Collected data
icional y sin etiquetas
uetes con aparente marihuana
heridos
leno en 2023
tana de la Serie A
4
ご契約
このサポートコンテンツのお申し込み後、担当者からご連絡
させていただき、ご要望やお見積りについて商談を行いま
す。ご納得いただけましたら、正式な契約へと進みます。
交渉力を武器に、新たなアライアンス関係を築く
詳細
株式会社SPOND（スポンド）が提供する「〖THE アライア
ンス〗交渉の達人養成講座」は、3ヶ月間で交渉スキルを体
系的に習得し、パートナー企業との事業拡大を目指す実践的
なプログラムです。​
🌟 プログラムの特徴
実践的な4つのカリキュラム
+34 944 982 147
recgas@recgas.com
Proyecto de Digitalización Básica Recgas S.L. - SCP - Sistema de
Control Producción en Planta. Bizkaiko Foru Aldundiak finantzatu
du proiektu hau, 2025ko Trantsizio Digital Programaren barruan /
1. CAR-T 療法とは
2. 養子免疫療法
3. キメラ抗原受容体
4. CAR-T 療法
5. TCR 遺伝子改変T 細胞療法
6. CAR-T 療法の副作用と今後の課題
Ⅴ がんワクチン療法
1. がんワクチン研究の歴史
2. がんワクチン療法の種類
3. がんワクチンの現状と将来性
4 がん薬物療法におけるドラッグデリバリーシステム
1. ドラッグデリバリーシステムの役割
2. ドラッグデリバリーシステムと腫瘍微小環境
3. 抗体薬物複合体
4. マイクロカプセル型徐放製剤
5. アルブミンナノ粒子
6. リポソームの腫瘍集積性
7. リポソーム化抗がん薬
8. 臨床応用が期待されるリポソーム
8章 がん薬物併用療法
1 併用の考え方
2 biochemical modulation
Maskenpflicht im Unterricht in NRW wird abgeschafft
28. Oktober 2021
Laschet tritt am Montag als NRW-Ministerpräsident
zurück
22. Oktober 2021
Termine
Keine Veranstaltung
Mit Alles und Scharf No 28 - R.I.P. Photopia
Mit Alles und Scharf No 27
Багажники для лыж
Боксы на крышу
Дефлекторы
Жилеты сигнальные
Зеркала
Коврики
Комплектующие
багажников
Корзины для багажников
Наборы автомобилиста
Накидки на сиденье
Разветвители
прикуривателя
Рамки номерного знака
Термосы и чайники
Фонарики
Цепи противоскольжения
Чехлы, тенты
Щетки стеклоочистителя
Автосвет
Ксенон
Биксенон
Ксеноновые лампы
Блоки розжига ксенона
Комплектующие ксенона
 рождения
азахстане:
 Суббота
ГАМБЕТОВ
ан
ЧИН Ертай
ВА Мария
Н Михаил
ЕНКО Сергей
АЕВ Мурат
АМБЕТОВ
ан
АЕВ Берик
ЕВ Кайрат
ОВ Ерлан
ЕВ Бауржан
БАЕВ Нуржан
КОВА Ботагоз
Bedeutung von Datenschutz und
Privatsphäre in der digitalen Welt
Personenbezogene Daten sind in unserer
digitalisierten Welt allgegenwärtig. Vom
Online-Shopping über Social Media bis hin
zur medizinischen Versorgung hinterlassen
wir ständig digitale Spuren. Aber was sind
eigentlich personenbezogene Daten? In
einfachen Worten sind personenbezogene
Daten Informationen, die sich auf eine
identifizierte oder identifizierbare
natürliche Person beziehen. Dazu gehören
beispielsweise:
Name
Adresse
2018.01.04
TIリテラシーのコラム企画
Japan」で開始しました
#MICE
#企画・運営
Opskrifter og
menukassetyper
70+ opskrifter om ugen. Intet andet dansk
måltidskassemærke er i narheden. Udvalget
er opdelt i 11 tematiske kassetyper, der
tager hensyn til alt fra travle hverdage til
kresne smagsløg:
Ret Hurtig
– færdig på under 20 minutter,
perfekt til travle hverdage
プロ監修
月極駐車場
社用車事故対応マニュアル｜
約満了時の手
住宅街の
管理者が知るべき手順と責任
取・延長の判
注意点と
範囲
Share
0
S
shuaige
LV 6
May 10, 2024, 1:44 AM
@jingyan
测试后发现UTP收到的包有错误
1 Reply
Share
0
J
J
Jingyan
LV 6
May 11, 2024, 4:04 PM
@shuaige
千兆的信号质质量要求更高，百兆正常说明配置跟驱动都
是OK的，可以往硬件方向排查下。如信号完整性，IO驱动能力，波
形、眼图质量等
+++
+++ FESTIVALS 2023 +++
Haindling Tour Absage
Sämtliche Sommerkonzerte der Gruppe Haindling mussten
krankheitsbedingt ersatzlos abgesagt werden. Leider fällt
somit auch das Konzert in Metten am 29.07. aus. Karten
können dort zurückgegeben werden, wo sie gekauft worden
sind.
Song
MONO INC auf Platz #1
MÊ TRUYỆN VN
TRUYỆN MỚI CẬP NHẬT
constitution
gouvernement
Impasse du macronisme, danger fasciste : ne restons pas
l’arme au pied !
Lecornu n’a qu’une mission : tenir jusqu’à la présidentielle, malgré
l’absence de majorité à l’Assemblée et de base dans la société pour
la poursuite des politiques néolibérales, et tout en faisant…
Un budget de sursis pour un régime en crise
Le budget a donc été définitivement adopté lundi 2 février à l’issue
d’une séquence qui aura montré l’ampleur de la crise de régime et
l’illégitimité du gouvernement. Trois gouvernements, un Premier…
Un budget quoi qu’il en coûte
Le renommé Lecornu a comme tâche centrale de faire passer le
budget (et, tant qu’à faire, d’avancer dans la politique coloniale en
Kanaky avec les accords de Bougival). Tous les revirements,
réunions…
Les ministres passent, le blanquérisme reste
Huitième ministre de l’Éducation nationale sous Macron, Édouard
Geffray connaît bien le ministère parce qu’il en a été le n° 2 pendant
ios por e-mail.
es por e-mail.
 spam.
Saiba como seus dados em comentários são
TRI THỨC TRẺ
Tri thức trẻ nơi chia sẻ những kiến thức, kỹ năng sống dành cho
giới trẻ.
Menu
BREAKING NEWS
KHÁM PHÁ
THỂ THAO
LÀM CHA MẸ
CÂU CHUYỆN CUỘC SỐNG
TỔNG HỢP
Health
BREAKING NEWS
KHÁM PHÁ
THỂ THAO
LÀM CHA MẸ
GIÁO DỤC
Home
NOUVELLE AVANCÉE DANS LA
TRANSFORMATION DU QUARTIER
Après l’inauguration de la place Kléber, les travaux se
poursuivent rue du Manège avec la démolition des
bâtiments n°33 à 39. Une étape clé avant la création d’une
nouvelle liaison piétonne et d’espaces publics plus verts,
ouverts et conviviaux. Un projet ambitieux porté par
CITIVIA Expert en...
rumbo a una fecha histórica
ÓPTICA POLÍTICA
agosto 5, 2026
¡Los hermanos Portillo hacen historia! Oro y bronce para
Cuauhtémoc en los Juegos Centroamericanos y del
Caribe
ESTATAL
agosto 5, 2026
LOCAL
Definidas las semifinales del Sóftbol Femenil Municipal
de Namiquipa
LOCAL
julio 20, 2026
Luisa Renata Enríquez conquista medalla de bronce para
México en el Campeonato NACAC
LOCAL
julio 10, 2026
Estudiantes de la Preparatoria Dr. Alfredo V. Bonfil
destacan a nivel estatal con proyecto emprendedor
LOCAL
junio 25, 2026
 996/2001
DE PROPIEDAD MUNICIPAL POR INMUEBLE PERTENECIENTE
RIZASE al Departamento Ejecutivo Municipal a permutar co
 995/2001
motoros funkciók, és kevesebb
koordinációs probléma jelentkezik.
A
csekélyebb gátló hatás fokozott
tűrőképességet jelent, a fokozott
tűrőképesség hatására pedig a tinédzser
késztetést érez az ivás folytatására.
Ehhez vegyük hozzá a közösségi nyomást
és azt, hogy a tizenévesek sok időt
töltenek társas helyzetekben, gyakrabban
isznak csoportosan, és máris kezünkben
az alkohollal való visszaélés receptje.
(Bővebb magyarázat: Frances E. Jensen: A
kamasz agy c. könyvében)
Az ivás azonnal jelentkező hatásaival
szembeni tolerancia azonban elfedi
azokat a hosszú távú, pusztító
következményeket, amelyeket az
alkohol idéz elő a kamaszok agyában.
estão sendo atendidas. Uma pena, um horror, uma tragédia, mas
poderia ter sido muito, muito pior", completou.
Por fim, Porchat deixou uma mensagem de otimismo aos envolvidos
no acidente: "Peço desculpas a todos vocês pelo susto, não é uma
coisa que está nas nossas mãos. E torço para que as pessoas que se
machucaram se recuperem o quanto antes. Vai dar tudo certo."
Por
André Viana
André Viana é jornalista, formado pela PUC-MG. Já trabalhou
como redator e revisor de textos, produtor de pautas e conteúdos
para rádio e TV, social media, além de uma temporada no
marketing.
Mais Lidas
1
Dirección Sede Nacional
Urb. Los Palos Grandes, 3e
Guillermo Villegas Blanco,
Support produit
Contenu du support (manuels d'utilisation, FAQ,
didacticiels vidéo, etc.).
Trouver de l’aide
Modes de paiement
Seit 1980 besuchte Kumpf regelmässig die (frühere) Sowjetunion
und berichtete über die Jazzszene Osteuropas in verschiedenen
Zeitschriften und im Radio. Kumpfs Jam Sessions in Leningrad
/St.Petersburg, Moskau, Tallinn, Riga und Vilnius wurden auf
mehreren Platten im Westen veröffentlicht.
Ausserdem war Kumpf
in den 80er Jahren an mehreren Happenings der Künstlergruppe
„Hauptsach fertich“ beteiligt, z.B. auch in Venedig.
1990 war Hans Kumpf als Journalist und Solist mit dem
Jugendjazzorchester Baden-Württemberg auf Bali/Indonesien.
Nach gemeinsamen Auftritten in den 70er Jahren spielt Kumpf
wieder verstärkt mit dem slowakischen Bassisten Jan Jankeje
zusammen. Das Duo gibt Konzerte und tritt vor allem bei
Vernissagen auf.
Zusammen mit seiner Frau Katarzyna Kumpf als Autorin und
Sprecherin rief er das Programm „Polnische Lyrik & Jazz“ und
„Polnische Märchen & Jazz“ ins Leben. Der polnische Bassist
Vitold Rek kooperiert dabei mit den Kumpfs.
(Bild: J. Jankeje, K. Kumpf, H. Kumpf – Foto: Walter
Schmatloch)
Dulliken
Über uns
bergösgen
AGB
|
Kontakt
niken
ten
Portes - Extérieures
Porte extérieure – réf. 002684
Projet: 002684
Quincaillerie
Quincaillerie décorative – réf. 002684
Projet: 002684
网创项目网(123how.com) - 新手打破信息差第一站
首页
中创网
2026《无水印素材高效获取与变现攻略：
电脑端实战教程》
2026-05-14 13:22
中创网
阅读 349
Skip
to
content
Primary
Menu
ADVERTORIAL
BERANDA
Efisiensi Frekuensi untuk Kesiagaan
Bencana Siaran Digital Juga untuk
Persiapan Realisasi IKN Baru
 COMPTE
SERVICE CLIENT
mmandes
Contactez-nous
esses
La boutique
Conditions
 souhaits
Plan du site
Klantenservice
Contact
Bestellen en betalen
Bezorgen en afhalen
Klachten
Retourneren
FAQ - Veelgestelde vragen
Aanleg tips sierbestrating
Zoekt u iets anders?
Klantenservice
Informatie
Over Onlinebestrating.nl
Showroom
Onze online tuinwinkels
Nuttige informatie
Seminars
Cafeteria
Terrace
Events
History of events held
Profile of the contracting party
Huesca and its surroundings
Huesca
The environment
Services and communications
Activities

--- INSTRUCTIONS TO FOLLOW ---
Starting at the beginning of the entries and ending with the line that contains "Keine Veranstaltung", copy every line word for word.

--- SOLUTION TO THIS PROBLEM ---
icional y sin etiquetas
uetes con aparente marihuana
heridos
leno en 2023
tana de la Serie A
4
ご契約
このサポートコンテンツのお申し込み後、担当者からご連絡
させていただき、ご要望やお見積りについて商談を行いま
す。ご納得いただけましたら、正式な契約へと進みます。
交渉力を武器に、新たなアライアンス関係を築く
詳細
株式会社SPOND（スポンド）が提供する「〖THE アライア
ンス〗交渉の達人養成講座」は、3ヶ月間で交渉スキルを体
系的に習得し、パートナー企業との事業拡大を目指す実践的
なプログラムです。​
🌟 プログラムの特徴
実践的な4つのカリキュラム
+34 944 982 147
recgas@recgas.com
Proyecto de Digitalización Básica Recgas S.L. - SCP - Sistema de
Control Producción en Planta. Bizkaiko Foru Aldundiak finantzatu
du proiektu hau, 2025ko Trantsizio Digital Programaren barruan /
1. CAR-T 療法とは
2. 養子免疫療法
3. キメラ抗原受容体
4. CAR-T 療法
5. TCR 遺伝子改変T 細胞療法
6. CAR-T 療法の副作用と今後の課題
Ⅴ がんワクチン療法
1. がんワクチン研究の歴史
2. がんワクチン療法の種類
3. がんワクチンの現状と将来性
4 がん薬物療法におけるドラッグデリバリーシステム
1. ドラッグデリバリーシステムの役割
2. ドラッグデリバリーシステムと腫瘍微小環境
3. 抗体薬物複合体
4. マイクロカプセル型徐放製剤
5. アルブミンナノ粒子
6. リポソームの腫瘍集積性
7. リポソーム化抗がん薬
8. 臨床応用が期待されるリポソーム
8章 がん薬物併用療法
1 併用の考え方
2 biochemical modulation
Maskenpflicht im Unterricht in NRW wird abgeschafft
28. Oktober 2021
Laschet tritt am Montag als NRW-Ministerpräsident
zurück
22. Oktober 2021
Termine
Keine Veranstaltung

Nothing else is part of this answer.